Vous savez ce qui est ironique (ou plutôt très triste), d’ailleurs ?

(je peux continuer comme ça beaucoup trop longtemps, vous savez…)

La langue française actuelle est représentative de ces discriminations et de cette domination sur les femmes dans la sphère publique et surtout, elle renforce cette dynamique.

“Ce n’est pas inclusif mais excluant”

Ca, c’est parce que vous avez toujours eu l’habitude de voir le genre masculin considéré comme neutre.. mais rassurez vous, des militantes féministes ainsi que des linguistes réfléchissent souvent à un pronom dit “neutre” qui permettraient d’inclure tout le monde sans grande difficulté ;).

“On se croirait dans 1984 avec la novlangue !”

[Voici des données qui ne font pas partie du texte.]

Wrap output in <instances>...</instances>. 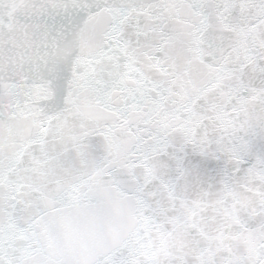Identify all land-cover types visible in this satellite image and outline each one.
I'll return each mask as SVG.
<instances>
[{
	"label": "snow or ice",
	"instance_id": "6c2138e0",
	"mask_svg": "<svg viewBox=\"0 0 264 264\" xmlns=\"http://www.w3.org/2000/svg\"><path fill=\"white\" fill-rule=\"evenodd\" d=\"M0 264H264V0H0Z\"/></svg>",
	"mask_w": 264,
	"mask_h": 264
}]
</instances>
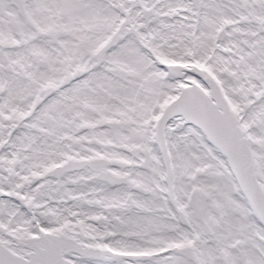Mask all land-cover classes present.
<instances>
[{"label": "snow or ice", "instance_id": "snow-or-ice-1", "mask_svg": "<svg viewBox=\"0 0 264 264\" xmlns=\"http://www.w3.org/2000/svg\"><path fill=\"white\" fill-rule=\"evenodd\" d=\"M0 264H264V0H0Z\"/></svg>", "mask_w": 264, "mask_h": 264}]
</instances>
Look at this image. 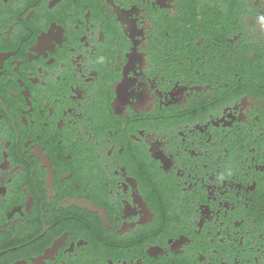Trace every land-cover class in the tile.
<instances>
[{
  "label": "flooded vegetation",
  "instance_id": "obj_1",
  "mask_svg": "<svg viewBox=\"0 0 264 264\" xmlns=\"http://www.w3.org/2000/svg\"><path fill=\"white\" fill-rule=\"evenodd\" d=\"M57 2L0 3V264H264V0Z\"/></svg>",
  "mask_w": 264,
  "mask_h": 264
},
{
  "label": "snow or ice",
  "instance_id": "obj_2",
  "mask_svg": "<svg viewBox=\"0 0 264 264\" xmlns=\"http://www.w3.org/2000/svg\"><path fill=\"white\" fill-rule=\"evenodd\" d=\"M3 2H6V0H0V3H3ZM58 2H59V0H58ZM196 2H197V5L199 6V4H201V3H208L209 0H196ZM160 3H161V5H163L164 8H168L169 7L168 0H160ZM171 3L172 4H177V0H171ZM88 15H89V19H91V13H89ZM169 16L171 18H174V19L177 18V16H178L177 9L173 8L171 10V12L169 13ZM198 19L199 20H203V16L202 15L199 16ZM126 23L131 24V27L128 29V31L130 33H132L133 34V38H135V31H134L135 30V23L132 22V21H126ZM94 27H95V25H90L89 31H91L92 28H94ZM188 30L194 33L195 29H194V26H193L192 23L188 24ZM63 39H64L63 34H61L60 36L42 35L40 40H39V45H40L41 50H43V49L48 48L49 46H51L53 40H60L61 43H62ZM101 39H103V34L102 33H101ZM197 43L198 44H203V40L201 39V40L197 41ZM189 46H191V38L189 39ZM73 51H74V49H73ZM94 53H95V49H93L92 52H90L89 54L93 55ZM80 59H83L82 55H81ZM76 63L79 66V60H77ZM177 63H179V60H177ZM174 70L175 69H173V71ZM83 71H84L83 67H80V72L83 73ZM93 75H95V72H93ZM129 103H130V100H129L128 96L126 95V93L122 92L121 95H120L119 100H117L115 102L114 107L117 110V112H119V111L122 110V106L128 105ZM141 103H144V101L142 100ZM133 107H136L137 111L141 110L139 105H133ZM124 127H127V123H125ZM118 134L119 133H117V135ZM109 143H111V141H109ZM149 143H152L151 139L149 140ZM159 148H160V145H158V144L153 145L154 154H158L159 153ZM159 158L163 159L162 154L159 156ZM136 259L140 262V264H143V261H142L141 258L137 257Z\"/></svg>",
  "mask_w": 264,
  "mask_h": 264
}]
</instances>
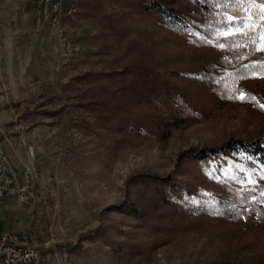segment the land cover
<instances>
[{
	"label": "rangeland",
	"instance_id": "rangeland-1",
	"mask_svg": "<svg viewBox=\"0 0 264 264\" xmlns=\"http://www.w3.org/2000/svg\"><path fill=\"white\" fill-rule=\"evenodd\" d=\"M208 1L213 13L193 7L185 29L143 0H69L56 17L0 0V124L33 189L28 203L0 199V232L27 233L43 264L264 260V168L229 151L198 158L264 134V74L218 68L264 60V34L257 53L240 49L226 0ZM132 64L164 83L146 103L121 90L135 78L109 76ZM89 86L118 94L102 95L115 98L104 113ZM128 117L144 131L125 132Z\"/></svg>",
	"mask_w": 264,
	"mask_h": 264
},
{
	"label": "trees",
	"instance_id": "trees-1",
	"mask_svg": "<svg viewBox=\"0 0 264 264\" xmlns=\"http://www.w3.org/2000/svg\"><path fill=\"white\" fill-rule=\"evenodd\" d=\"M223 3L224 6L221 8H225V17L227 15H231L232 17L230 21L226 20L224 28H229L230 25L235 29L233 33H230L229 41L236 44V46L242 50L247 49L252 53H257V50L262 43L260 37L264 34V0H226ZM212 5L213 4L209 1L207 2V0H143L142 2L144 11L152 12L166 20L168 23L185 29L191 28V16L189 13L194 10H200L211 14L214 11ZM216 7L219 8L220 6L216 4ZM231 43H229V45H232ZM248 57H251V54L248 55ZM250 59L252 60L245 63L243 66L239 65L234 69L229 70L227 66H219L218 68H221L220 70L223 72L228 71L231 75L235 76H244L246 74L250 76L252 73L264 74V60ZM158 74L159 73L155 72V67L152 65L132 64L126 71L114 73L109 76L121 77L122 82L128 80V78H135L136 80L133 83L126 85V88L121 87V90L124 91L126 89L129 92L128 95H132L131 97L135 102L146 103L147 101L144 98L145 95H155L154 93H157V91L160 92L161 87L164 84L162 79L158 77ZM221 80H223V78ZM103 90L104 88L98 90L93 87L85 90V93L88 94L86 96L91 99V102L89 101L88 104H91L92 110L100 113H104V109L110 107L109 102L115 99L107 98V96L103 97L102 95H105L104 93H107V95H118L115 93V90L111 91V89H109L104 93ZM244 90L247 93L246 95H249L248 98L252 99V97L255 98L256 95H258L246 86L244 87ZM117 118L121 120L118 115ZM119 125H125V132L137 133L144 131L142 126L136 123L133 119H130V117L125 119V121L123 118V121H121ZM225 151L235 152V155L239 156V158L242 157V159H247L251 156L257 160V165L264 168V134L250 139L242 137L230 138L220 147H211L208 150L204 149L198 154V158L207 160L208 158H213L218 152L221 153ZM91 235L92 233L83 234L80 237V242L78 244L70 245L68 248L71 251L78 250L81 248V242ZM198 264H264V260L252 263L224 261L221 263Z\"/></svg>",
	"mask_w": 264,
	"mask_h": 264
},
{
	"label": "built area",
	"instance_id": "built-area-1",
	"mask_svg": "<svg viewBox=\"0 0 264 264\" xmlns=\"http://www.w3.org/2000/svg\"><path fill=\"white\" fill-rule=\"evenodd\" d=\"M68 0H38V6L44 5L50 16H55L62 11L63 5ZM4 138H9V133H4L0 127V199L9 197L22 203H28V187H22L13 166L8 159H3L2 144ZM39 249H33L30 245V237L27 233L17 231L0 232V264H37Z\"/></svg>",
	"mask_w": 264,
	"mask_h": 264
},
{
	"label": "bare ground",
	"instance_id": "bare-ground-1",
	"mask_svg": "<svg viewBox=\"0 0 264 264\" xmlns=\"http://www.w3.org/2000/svg\"><path fill=\"white\" fill-rule=\"evenodd\" d=\"M0 127H2V129L4 130V133H9L6 126L0 124ZM8 142H9V138H4V143L2 144L3 159H8V162H10V164L13 166V171H15V174L17 175L18 180H20V184L22 185V187H28L27 198L31 199L33 197V189L31 185V180L28 177V173L24 174L22 170L20 169V167H18L17 164L14 162V160L11 158L8 152V148H7ZM30 245L32 246L33 249H38L36 246L32 245L31 243ZM37 264H43L42 254L40 251L38 252V263Z\"/></svg>",
	"mask_w": 264,
	"mask_h": 264
},
{
	"label": "snow or ice",
	"instance_id": "snow-or-ice-1",
	"mask_svg": "<svg viewBox=\"0 0 264 264\" xmlns=\"http://www.w3.org/2000/svg\"><path fill=\"white\" fill-rule=\"evenodd\" d=\"M228 19L229 20H231L232 19V17H228ZM240 99H244V95H243V93H241V95H240V97H239ZM252 99H255L254 97H252ZM261 107H264V105H260Z\"/></svg>",
	"mask_w": 264,
	"mask_h": 264
},
{
	"label": "crops",
	"instance_id": "crops-1",
	"mask_svg": "<svg viewBox=\"0 0 264 264\" xmlns=\"http://www.w3.org/2000/svg\"><path fill=\"white\" fill-rule=\"evenodd\" d=\"M10 154V153H9ZM11 156V155H10ZM11 158L14 160V162L16 163V164H18V161H17V159H15L16 157H12L11 156ZM14 200V199H13ZM13 231H15V230H13Z\"/></svg>",
	"mask_w": 264,
	"mask_h": 264
}]
</instances>
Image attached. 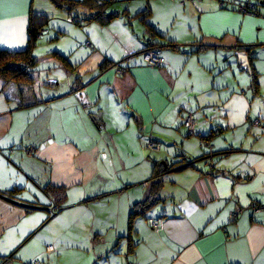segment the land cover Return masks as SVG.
Wrapping results in <instances>:
<instances>
[{
    "label": "crops",
    "instance_id": "crops-1",
    "mask_svg": "<svg viewBox=\"0 0 264 264\" xmlns=\"http://www.w3.org/2000/svg\"><path fill=\"white\" fill-rule=\"evenodd\" d=\"M49 1L0 0V51L44 24L30 105L0 80V264H264V0H119L108 24Z\"/></svg>",
    "mask_w": 264,
    "mask_h": 264
},
{
    "label": "trees",
    "instance_id": "trees-1",
    "mask_svg": "<svg viewBox=\"0 0 264 264\" xmlns=\"http://www.w3.org/2000/svg\"><path fill=\"white\" fill-rule=\"evenodd\" d=\"M50 1L58 9L68 11V13L72 16V21L81 20L87 22H101L102 24H108L119 15L118 13H113V14L107 13L108 10L110 9V5L114 3V1L112 0H50ZM147 14H148V10L144 12V15ZM36 18L37 16H34L32 13L30 14V39L28 42V46L24 51H20V52L0 51V80L3 81L6 90L8 88L15 89L17 98L20 101V106L30 105V101L32 100V97H34L32 92L36 84L35 68L38 60L33 56V53L37 47L38 33L41 29H43V25H44L43 23H41L37 26L35 22ZM151 29L153 28L151 27ZM153 49H155V45L152 44L148 45V48L144 51V53L147 51H155ZM107 67L108 65L105 64L102 65L100 67V71H105ZM168 170H170V168H168ZM164 171H165L164 168H162L161 172ZM155 180H159V177H156ZM158 190H159L158 182L152 184L150 183L146 184L145 191L147 192L148 196L145 199H142L141 203L135 206V208H137V211L132 212L131 221H133V219L136 218L137 216L146 217V215L160 203V199H157ZM47 192L54 199V201L58 206L63 207L67 199V191L65 188L49 187L47 188ZM152 219L161 220L165 225L164 220L161 218H152ZM131 221H130V225H131ZM128 239H130V237H128ZM129 241H131V239ZM131 252L133 253L132 245H130L129 254H131Z\"/></svg>",
    "mask_w": 264,
    "mask_h": 264
},
{
    "label": "built area",
    "instance_id": "built-area-1",
    "mask_svg": "<svg viewBox=\"0 0 264 264\" xmlns=\"http://www.w3.org/2000/svg\"><path fill=\"white\" fill-rule=\"evenodd\" d=\"M112 1H117V0H112ZM239 9H240V12L242 14H254V11L256 8H255V4L251 0H245L244 4L242 6H240ZM144 61L148 66L154 67V68L155 67H161L164 63L163 58L156 51L145 52L144 53ZM258 124H259L258 121L254 122V125H258ZM195 125H196V121L192 116H190L184 122V126L189 132L194 131ZM148 147L150 149L157 150V149H159L160 145L156 144V143H150L148 145ZM28 153L33 154L35 152H34V150L30 149ZM254 208H255L256 213H261L264 211V206H261L258 204H255ZM62 210H63V207L58 206L55 202L52 201V205L49 207V211H50L52 216H55L56 214H58ZM236 218H237L236 214L231 215L232 220H236ZM148 224H149L150 229L155 233H161L165 228V225H164L163 221H161V220H153L152 219V220H149ZM52 252H54V246L46 247V253L50 254ZM32 264H50V263L42 260L41 258H36L32 262Z\"/></svg>",
    "mask_w": 264,
    "mask_h": 264
},
{
    "label": "water",
    "instance_id": "water-1",
    "mask_svg": "<svg viewBox=\"0 0 264 264\" xmlns=\"http://www.w3.org/2000/svg\"><path fill=\"white\" fill-rule=\"evenodd\" d=\"M80 98L83 100L84 106H86V104L88 103V101L86 100L85 95L84 94H81ZM96 122L99 123V124L102 122V115L101 114H99V116L96 117Z\"/></svg>",
    "mask_w": 264,
    "mask_h": 264
},
{
    "label": "rangeland",
    "instance_id": "rangeland-1",
    "mask_svg": "<svg viewBox=\"0 0 264 264\" xmlns=\"http://www.w3.org/2000/svg\"><path fill=\"white\" fill-rule=\"evenodd\" d=\"M254 3H256L257 2V0H252ZM49 3H52L51 1H49ZM120 4V2L119 3H112L111 5H110V8L111 7H113L114 8V6H117V5H119ZM52 5H54V4H52ZM55 6V5H54Z\"/></svg>",
    "mask_w": 264,
    "mask_h": 264
}]
</instances>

Alors déjà, il va falloir arrêter d’instrumentaliser Orwell à tort et à travers et de déformer ses propos. D’ailleurs, avez vous vraiment lu et compris Orwell ? Ensuite, nous sommes bien loin de la novlangue, justement. La novlangue dans 1984 avait pour but de fortement diminuer le nombre de mots utilisés par les habitant.e.s pour leur fournir un vocabulaire moins riche et moins précis… afin de les empêcher de réfléchir grâce à une simplification totale du langage. Vous ne pouvez pas dire d’un côté que l’écriture inclusive est trop compliquée et confuse et ensuite la comparer à de la novlangue alors qu’elle fait précisément tout le contraire, en proposant une vision plus riche, nuancée et complète de la langue française. C’est contradictoire… et de mauvaise foi.

Mais si cela vous pose tellement de problèmes, je vous propose donc de régler cela très simplement : féminisons absolument tout et vous verrez, tout sera réglé 😉

A lire ou relire : 

6 Comments

  1. Skyler

    27 septembre 2017 at 22 10 31 09319

    Coucou !
    J’imagine que tu as déjà lu “non, le masculin ne l’emporte pas sur le feminin ! Petite histoire dès résistance de la langue française ” par Eliane Viennot. Si ce n’est pas le cas… fonce !

  2. Pauline

    29 septembre 2017 at 14 02 22 09229

    Merci pour cet article vraiment clair et que je vais garder sous le coude pour le sortir si besoin.
    J’ai lu il y a un ou deux ans Ne suis-je pas une femme de bell hooks aux éditions Cambourakis, et l’essai a été traduit en utilisant l’écriture inclusive… bah franchement niveau lisibilité sur un long texte il n’y a aucun souci (c’est même bien plus clair et précis).

    Le bémol en fait c’est surtout le souci de lisibilité par les logiciels pour malvoyant•e•s, l’utilisation des points bas (.) rend les textes moins fluides et clairs (et comme c’est plus intuitif à l’écrit que la puce ou le point médian…)

  3. oursebibliophile

    2 octobre 2017 at 18 06 49 104910

    Merci pour cet article ! Clair, efficace et tellement vrai !

  4. Féminisme : ressources faciles et utiles – Buffy Mars

    4 octobre 2017 at 14 02 48 104810

    […] Au sujet de l’écriture inclusive : mon article à ce sujet avec, en bas de page, tout un tas d’articles […]

  5. La Nébuleuse

    12 octobre 2017 at 14 02 19 101910

    Tu avais lu l’entretien paru dans la revue Ballast avec une féministe et linguiste, Maria Candea ? (en plus il s’intitule “le langage est politique”, ce qui fait bien écho au blog :D) https://www.revue-ballast.fr/maria-candea-langage-politique/

    1. Buffy Mars

      12 octobre 2017 at 14 02 29 102910

      non mais je vais vite lire ça !!